Okta data scientist interview (SQL + case + stats): breakdown of what they actually test

analyst_ana · 5 replies

went through okta's DS interview process for a mid-level role on their customer analytics team. sharing this because there wasn't much online about the DS-specific loop and i had to piece it together from scattered sources.

round structure: recruiter screen (30 min) hiring manager screen (45 min) SQL/data skills round (60 min) case/product analytics round (60 min) stats and probability round (45 min) behavioral (45 min)

SQL round: this was harder than i expected. they use a tool like CoderPad with a mock schema (user activity table, events table, something like a product log). questions i got: find users who performed action A but not action B within 7 days of signup (classic funnel, window functions) calculate 30-day rolling retention by cohort write a query to flag anomalous sessions based on session length percentile

if you're rusty on window functions (RANK, ROW_NUMBER, LAG, LEAD), practice those specifically. CTEs are expected. performance considerations came up: 'how would you optimize this if the events table had 10B rows'.

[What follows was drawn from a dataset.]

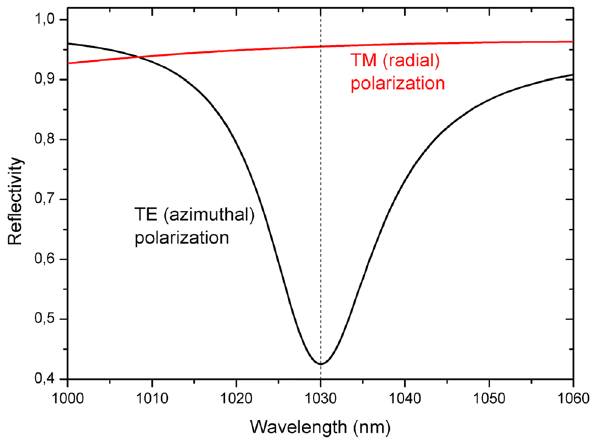
Figure 3: Calculated TE and TM reflectivity for a multiple corrugated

case/product analytics round: something like: okta wants to understand why enterprise customers are not adopting MFA for all their users. how would you approach this? they want: hypothesis generation, metric selection, analysis plan, and then 'what would you actually do with the findings'.

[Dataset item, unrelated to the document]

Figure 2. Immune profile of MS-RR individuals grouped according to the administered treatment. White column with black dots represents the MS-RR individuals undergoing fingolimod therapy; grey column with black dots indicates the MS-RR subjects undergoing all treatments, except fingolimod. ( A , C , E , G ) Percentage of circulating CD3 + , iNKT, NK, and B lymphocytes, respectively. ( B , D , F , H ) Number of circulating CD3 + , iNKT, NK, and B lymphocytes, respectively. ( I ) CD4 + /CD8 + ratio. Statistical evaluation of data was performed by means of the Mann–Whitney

stats round: explain p-values to a non-technical stakeholder how would you design an experiment to test a new onboarding flow when you can only run it on 20% of new customers describe a situation where a model you built was technically correct but the business acted on it wrong

the last one is a great question and worth having a real answer for.

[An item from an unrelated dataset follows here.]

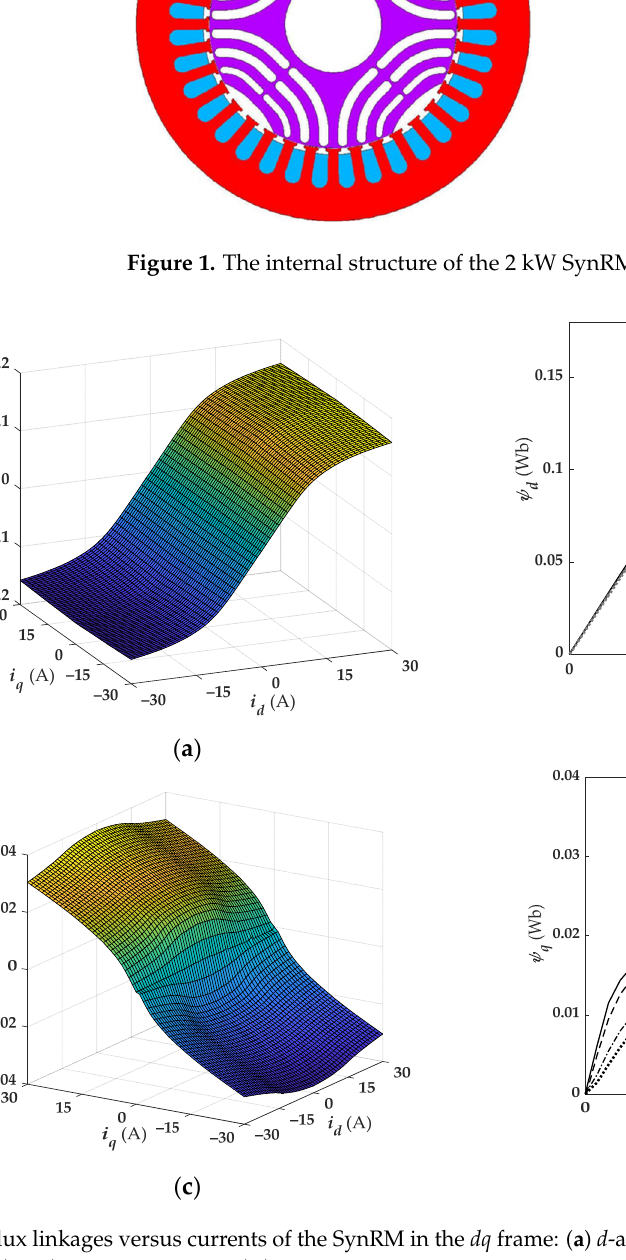
(cid:0) (cid:1) i d , i q , and ( d ) q -axis ψ q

overall: okta's DS bar feels like a serious mid-level analytics bar, not research-heavy. less ML theory than i expected, more applied SQL and business case judgment. the 'why does this metric move' type thinking matters more than knowing SVMs cold.

5 replies

analyst_ana

the rolling retention query is one of those things where i know the concept but always fumble the SQL. do you remember if they let you look things up or was it fully from memory?

hardware_hugo

fully from memory in CoderPad. no docs. syntax errors were fine as long as the logic was right. they cared more about whether you knew you needed a self-join or a window function than whether your parentheses were perfect.

de_derek

the 10B row optimization question is almost more of a data engineering question than DS. did you feel like they wanted a DS answer (sample first, then analyze) or an eng answer (partition the table, push down filters)?

alex_design

both, actually. i gave the DS answer first (work with a sample, validate the query, then run on full data) and then added the eng layer (why you'd want date-partitioned tables, how pushdown predicates help). they seemed to like that i knew both layers existed.

brand_ben

what's the comp range for this role? ML/DS at identity-focused companies varies a lot. are they paying SaaS-mid-market comp or closer to faang-adjacent?